TRY IT:
Which lines of the material hold the word "that"? Copy each one.

====

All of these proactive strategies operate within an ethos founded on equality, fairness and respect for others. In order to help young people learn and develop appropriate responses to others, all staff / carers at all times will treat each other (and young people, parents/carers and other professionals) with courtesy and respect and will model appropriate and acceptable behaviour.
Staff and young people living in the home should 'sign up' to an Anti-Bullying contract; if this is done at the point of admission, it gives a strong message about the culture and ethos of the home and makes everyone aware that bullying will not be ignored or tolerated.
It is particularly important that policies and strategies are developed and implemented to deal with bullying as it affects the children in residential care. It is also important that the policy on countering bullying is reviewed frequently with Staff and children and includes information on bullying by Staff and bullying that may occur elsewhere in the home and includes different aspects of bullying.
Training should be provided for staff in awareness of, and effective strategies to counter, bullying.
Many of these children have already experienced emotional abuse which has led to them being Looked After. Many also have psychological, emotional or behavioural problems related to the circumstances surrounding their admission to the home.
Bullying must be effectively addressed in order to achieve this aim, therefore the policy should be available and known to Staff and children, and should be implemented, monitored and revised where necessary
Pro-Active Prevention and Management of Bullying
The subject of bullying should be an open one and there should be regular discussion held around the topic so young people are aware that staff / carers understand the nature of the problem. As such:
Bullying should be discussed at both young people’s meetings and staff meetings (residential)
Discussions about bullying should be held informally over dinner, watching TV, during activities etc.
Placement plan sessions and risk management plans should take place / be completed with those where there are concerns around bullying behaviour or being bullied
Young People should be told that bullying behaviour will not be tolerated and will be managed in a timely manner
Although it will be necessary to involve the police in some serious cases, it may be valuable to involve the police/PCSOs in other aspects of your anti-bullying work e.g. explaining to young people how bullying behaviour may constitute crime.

====

SOLUTION TO THE PROBLEM:
Staff and young people living in the home should 'sign up' to an Anti-Bullying contract; if this is done at the point of admission, it gives a strong message about the culture and ethos of the home and makes everyone aware that bullying will not be ignored or tolerated.
It is particularly important that policies and strategies are developed and implemented to deal with bullying as it affects the children in residential care. It is also important that the policy on countering bullying is reviewed frequently with Staff and children and includes information on bullying by Staff and bullying that may occur elsewhere in the home and includes different aspects of bullying.
The subject of bullying should be an open one and there should be regular discussion held around the topic so young people are aware that staff / carers understand the nature of the problem. As such:
Young People should be told that bullying behaviour will not be tolerated and will be managed in a timely manner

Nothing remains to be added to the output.